We thank the reviewer for pointing out this error to us. We have now reanalyzed our data and replotted the volcano plots as suggested by the reviewer. These changes are highlighted in Figure 1 (b) of the revised manuscript. With regards to the p-value, in our approach, we chose to use p-values as the initial criterion for DEG identification, as it provided a straightforward and interpretable measure of statistical significance for this exploratory analysis. Furthermore, we have already conducted robust analyses to assess the biological relevance of the common genes using FDR correction. Therefore, the presented results are highly reliable.

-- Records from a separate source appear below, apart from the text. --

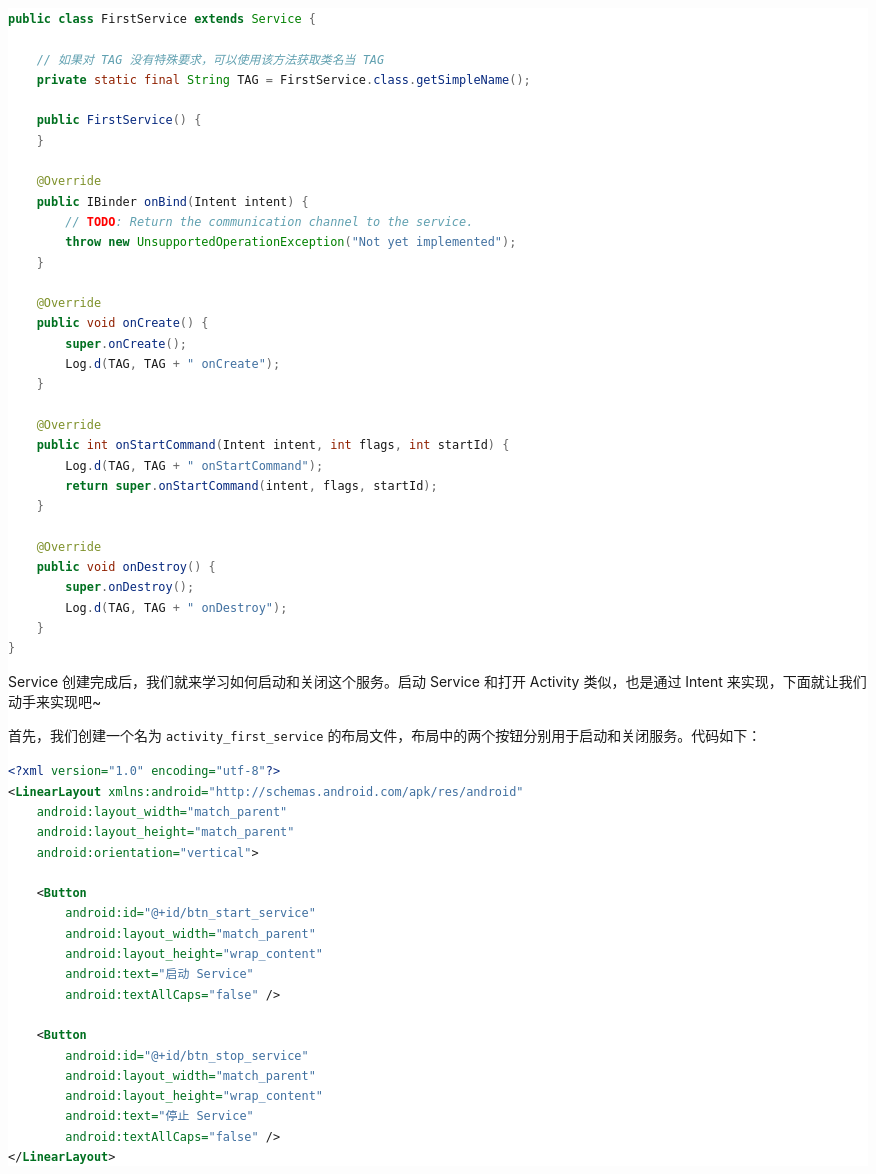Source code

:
 ```java
public class FirstService extends Service {

    // 如果对 TAG 没有特殊要求，可以使用该方法获取类名当 TAG
    private static final String TAG = FirstService.class.getSimpleName();

    public FirstService() {
    }

    @Override
    public IBinder onBind(Intent intent) {
        // TODO: Return the communication channel to the service.
        throw new UnsupportedOperationException("Not yet implemented");
    }

    @Override
    public void onCreate() {
        super.onCreate();
        Log.d(TAG, TAG + " onCreate");
    }

    @Override
    public int onStartCommand(Intent intent, int flags, int startId) {
        Log.d(TAG, TAG + " onStartCommand");
        return super.onStartCommand(intent, flags, startId);
    }

    @Override
    public void onDestroy() {
        super.onDestroy();
        Log.d(TAG, TAG + " onDestroy");
    }
}
```

Service 创建完成后，我们就来学习如何启动和关闭这个服务。启动 Service 和打开 Activity 类似，也是通过 Intent 来实现，下面就让我们动手来实现吧~

首先，我们创建一个名为 `activity_first_service` 的布局文件，布局中的两个按钮分别用于启动和关闭服务。代码如下：

```xml
<?xml version="1.0" encoding="utf-8"?>
<LinearLayout xmlns:android="http://schemas.android.com/apk/res/android"
    android:layout_width="match_parent"
    android:layout_height="match_parent"
    android:orientation="vertical">

    <Button
        android:id="@+id/btn_start_service"
        android:layout_width="match_parent"
        android:layout_height="wrap_content"
        android:text="启动 Service"
        android:textAllCaps="false" />

    <Button
        android:id="@+id/btn_stop_service"
        android:layout_width="match_parent"
        android:layout_height="wrap_content"
        android:text="停止 Service"
        android:textAllCaps="false" />
</LinearLayout>
```

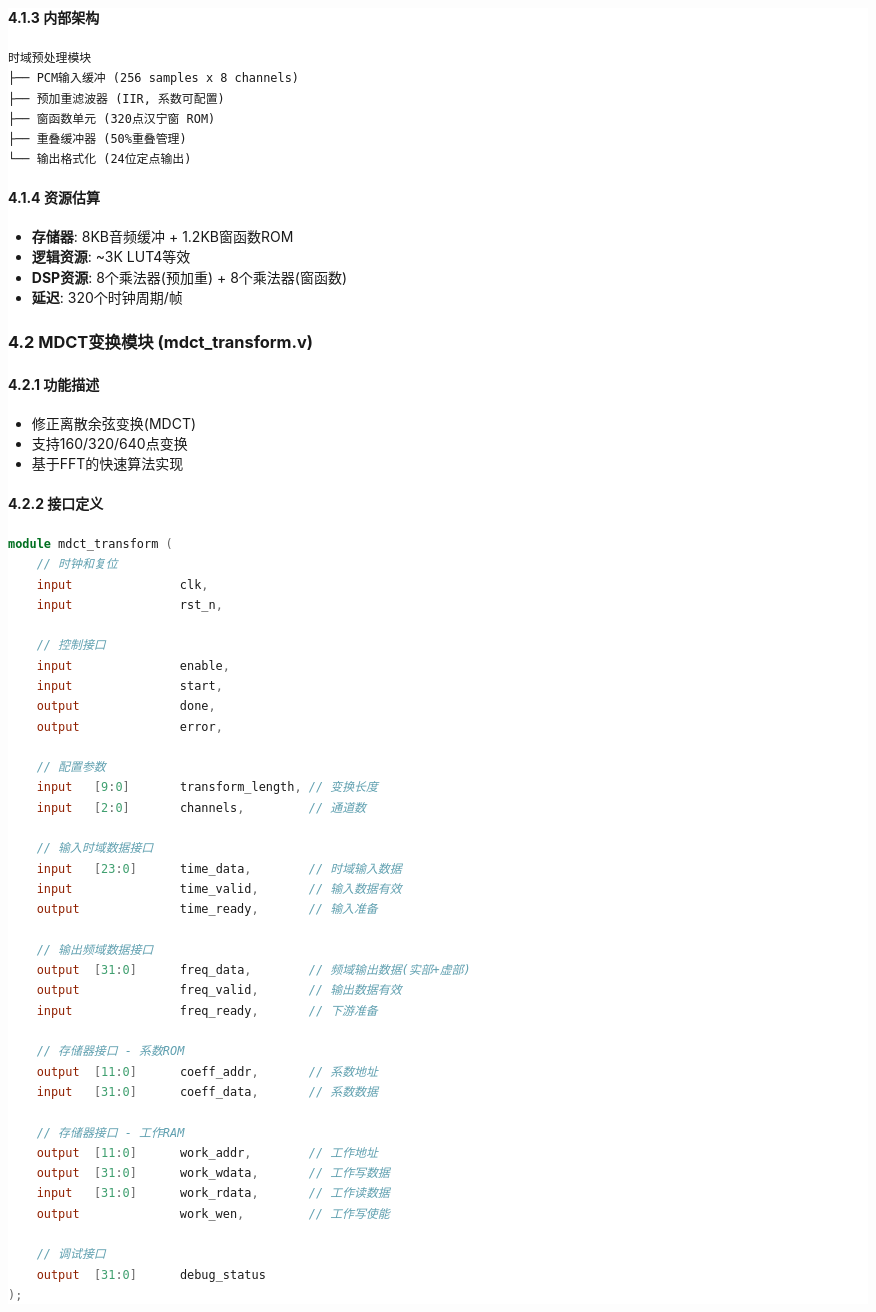 #### 4.1.3 内部架构
```
时域预处理模块
├── PCM输入缓冲 (256 samples x 8 channels)
├── 预加重滤波器 (IIR, 系数可配置)
├── 窗函数单元 (320点汉宁窗 ROM)
├── 重叠缓冲器 (50%重叠管理)
└── 输出格式化 (24位定点输出)
```

#### 4.1.4 资源估算
- **存储器**: 8KB音频缓冲 + 1.2KB窗函数ROM
- **逻辑资源**: ~3K LUT4等效
- **DSP资源**: 8个乘法器(预加重) + 8个乘法器(窗函数)
- **延迟**: 320个时钟周期/帧

### 4.2 MDCT变换模块 (mdct_transform.v)

#### 4.2.1 功能描述
- 修正离散余弦变换(MDCT)
- 支持160/320/640点变换
- 基于FFT的快速算法实现

#### 4.2.2 接口定义
```verilog
module mdct_transform (
    // 时钟和复位
    input               clk,
    input               rst_n,
    
    // 控制接口
    input               enable,
    input               start,
    output              done,
    output              error,
    
    // 配置参数
    input   [9:0]       transform_length, // 变换长度
    input   [2:0]       channels,         // 通道数
    
    // 输入时域数据接口
    input   [23:0]      time_data,        // 时域输入数据
    input               time_valid,       // 输入数据有效
    output              time_ready,       // 输入准备
    
    // 输出频域数据接口
    output  [31:0]      freq_data,        // 频域输出数据(实部+虚部)
    output              freq_valid,       // 输出数据有效
    input               freq_ready,       // 下游准备
    
    // 存储器接口 - 系数ROM
    output  [11:0]      coeff_addr,       // 系数地址
    input   [31:0]      coeff_data,       // 系数数据
    
    // 存储器接口 - 工作RAM
    output  [11:0]      work_addr,        // 工作地址
    output  [31:0]      work_wdata,       // 工作写数据
    input   [31:0]      work_rdata,       // 工作读数据
    output              work_wen,         // 工作写使能
    
    // 调试接口
    output  [31:0]      debug_status
);
```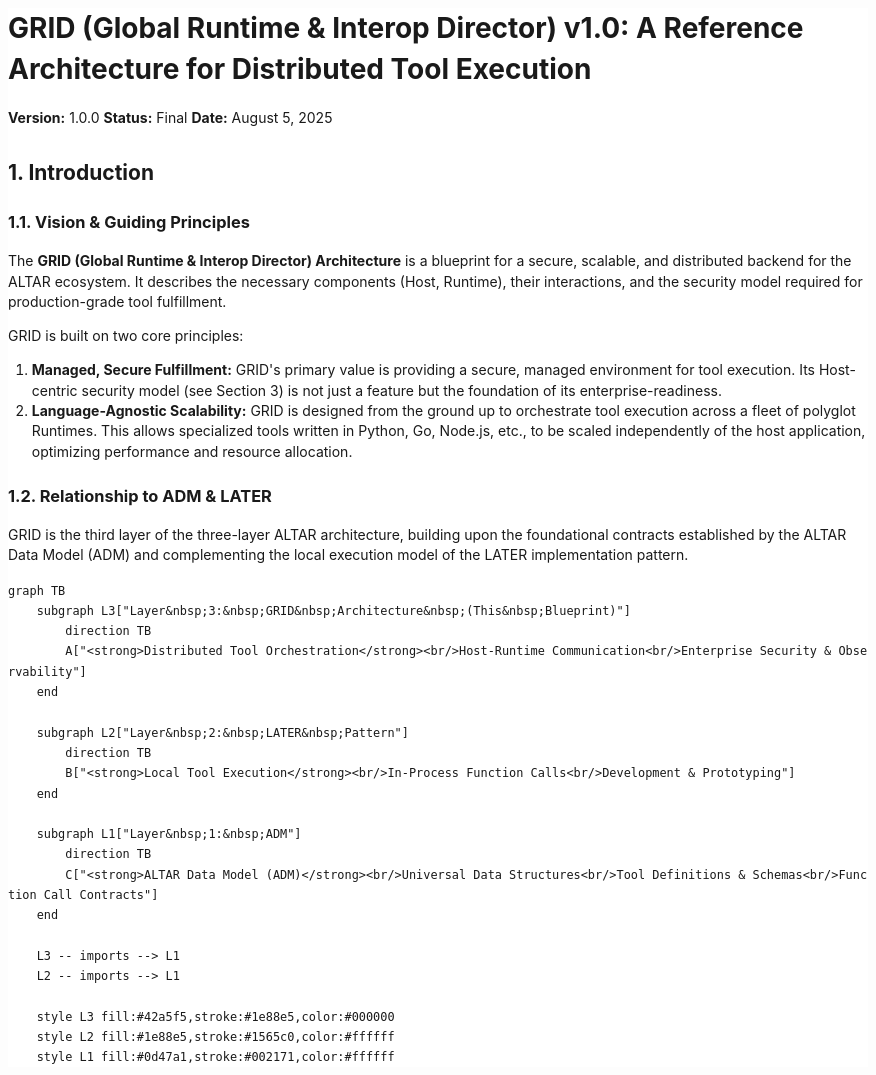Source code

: # GRID (Global Runtime & Interop Director) v1.0: A Reference Architecture for Distributed Tool Execution

**Version:** 1.0.0
**Status:** Final
**Date:** August 5, 2025

## 1. Introduction

### 1.1. Vision & Guiding Principles

The **GRID (Global Runtime & Interop Director) Architecture** is a blueprint for a secure, scalable, and distributed backend for the ALTAR ecosystem. It describes the necessary components (Host, Runtime), their interactions, and the security model required for production-grade tool fulfillment.

GRID is built on two core principles:

1.  **Managed, Secure Fulfillment:** GRID's primary value is providing a secure, managed environment for tool execution. Its Host-centric security model (see Section 3) is not just a feature but the foundation of its enterprise-readiness.
2.  **Language-Agnostic Scalability:** GRID is designed from the ground up to orchestrate tool execution across a fleet of polyglot Runtimes. This allows specialized tools written in Python, Go, Node.js, etc., to be scaled independently of the host application, optimizing performance and resource allocation.

### 1.2. Relationship to ADM & LATER

GRID is the third layer of the three-layer ALTAR architecture, building upon the foundational contracts established by the ALTAR Data Model (ADM) and complementing the local execution model of the LATER implementation pattern.

```mermaid
graph TB
    subgraph L3["Layer&nbsp;3:&nbsp;GRID&nbsp;Architecture&nbsp;(This&nbsp;Blueprint)"]
        direction TB
        A["<strong>Distributed Tool Orchestration</strong><br/>Host-Runtime Communication<br/>Enterprise Security & Observability"]
    end

    subgraph L2["Layer&nbsp;2:&nbsp;LATER&nbsp;Pattern"]
        direction TB
        B["<strong>Local Tool Execution</strong><br/>In-Process Function Calls<br/>Development & Prototyping"]
    end

    subgraph L1["Layer&nbsp;1:&nbsp;ADM"]
        direction TB
        C["<strong>ALTAR Data Model (ADM)</strong><br/>Universal Data Structures<br/>Tool Definitions & Schemas<br/>Function Call Contracts"]
    end

    L3 -- imports --> L1
    L2 -- imports --> L1

    style L3 fill:#42a5f5,stroke:#1e88e5,color:#000000
    style L2 fill:#1e88e5,stroke:#1565c0,color:#ffffff
    style L1 fill:#0d47a1,stroke:#002171,color:#ffffff
```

We believe with the inclusion of new volcano plots and heatmaps, as suggested by the reviewer, the clarity of our data has been further enhanced and appears to be more streamlined.
6.The KEGG pathways shown in Figure 5 appear to be selected based on p-values. If this is indeed the case, I suggest the authors clarify this point. Furthermore, I recommend that only pathways with an FDR value <0.05 be considered to ensure the selection of truly significant pathways.
We would like to clarify that the representation in Figure 5 is not based on pathway enrichment analysis. Instead, it focuses on mapping the identified genes to KEGG pathways related to RA pathogenesis, with the aim of suggesting their potential role as biomarkers for RA. Collectively the 18 candidate genes did not show enrichment for any RA-related KEGG pathway, we chose to emphasize the connection between individual genes and KEGG pathways rather than presenting enrichment data. We hope this clarification adequately addresses your concern and strengthens the interpretation of our findings.
Author Response File: Author Response.docx
Round 3
Reviewer 4 Report
Comments and Suggestions for AuthorsThe revisions have significantly improved the manuscript, and I have no further concerns.